Zhuang Guotu, head of Xiamen University’s Centre for Southeast Asian Studies, said the measures reflected Beijing’s concern that further worsening of cross-strait relations could jeopardise access to essential advanced technology from Taiwan.

“These [incentives] are more than just lubricants to ease friction – they are pragmatic measures to maintain the international competitiveness of mainland [hi-tech] enterprises, which rely heavily on chips from Taiwan,” Zhuang said, adding that he expected Taipei would welcome the “goodwill gesture”.

‘If they want peaceful exchanges, they shouldn’t have banned our pineapples’: Taiwanese sceptical about Chinese premier’s ‘olive branch’

However, pineapple farmer Kang Chao-tzung, from Tainan in southern Taiwan, said the offers were yet another Beijing gimmick.

“This is the biggest joke I have heard today. If you trust them, you will end up losing everything. It is their usual trick to give you some advantages today only for them to be taken away tomorrow,” Kang said.

“Take the pineapple ban for example. They told us our pineapples were great last year and so we grew more this year hoping to get more profit, but when we sent our pineapples over, they told us they didn’t want them, claiming pest infections and even issuing a ban.

“Now they say they will give us more benefits or so-called equal treatment. Will they be true to their word or will they remove those benefits if they are not happy with us? I don’t believe them at all.”

From Japan to Hong Kong, shoppers snap up Taiwan pineapples in defiance of China ban

Taipei-based fruit exporter Huang Wen-hung said this was not the first time the mainland had offered incentives for Taiwanese people.

“In the past 20 years, many Taiwanese businesspeople have flocked to invest in China but only a few were able to survive,” Huang said.

“More than a decade ago, we went to Zhangzhou [in Fujian province] to invest. They did release a large plot of farmland to us, but it was poor in quality.
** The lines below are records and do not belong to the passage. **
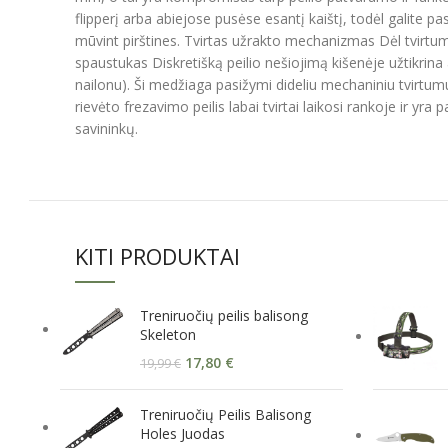
flipperį arba abiejose pusėse esantį kaištį, todėl galite p
mūvint pirštines. Tvirtas užrakto mechanizmas Dėl tvirtum
spaustukas Diskretišką peilio nešiojimą kišenėje užtikrina
nailonu). Ši medžiaga pasižymi dideliu mechaniniu tvirtumu
rievėto frezavimo peilis labai tvirtai laikosi rankoje ir y
savininkų.
KITI PRODUKTAI
Treniruočių peilis balisong
Skeleton
17,80
€
19,99
€
Treniruočių Peilis Balisong
Holes Juodas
“We spent a lot of money improving the soil quality and many local farmers and groups came to us for technical advice. In the end, we lost our edge after they mastered our skills and know-how.”

Chung Chia-pin, legislator from the ruling Democratic Progressive Party, said the measures involved the typical Beijing tactic of first wooing Taiwanese, then giving them benefits and learning their skills and eventually squeezing them out.

“Their so-called preferential or beneficial treatments for Taiwanese are aimed at making you reliant on them and eventually controlled by them,” Chung said.

“If they can’t steal your know-how, they then poach your talent by paying them triple.”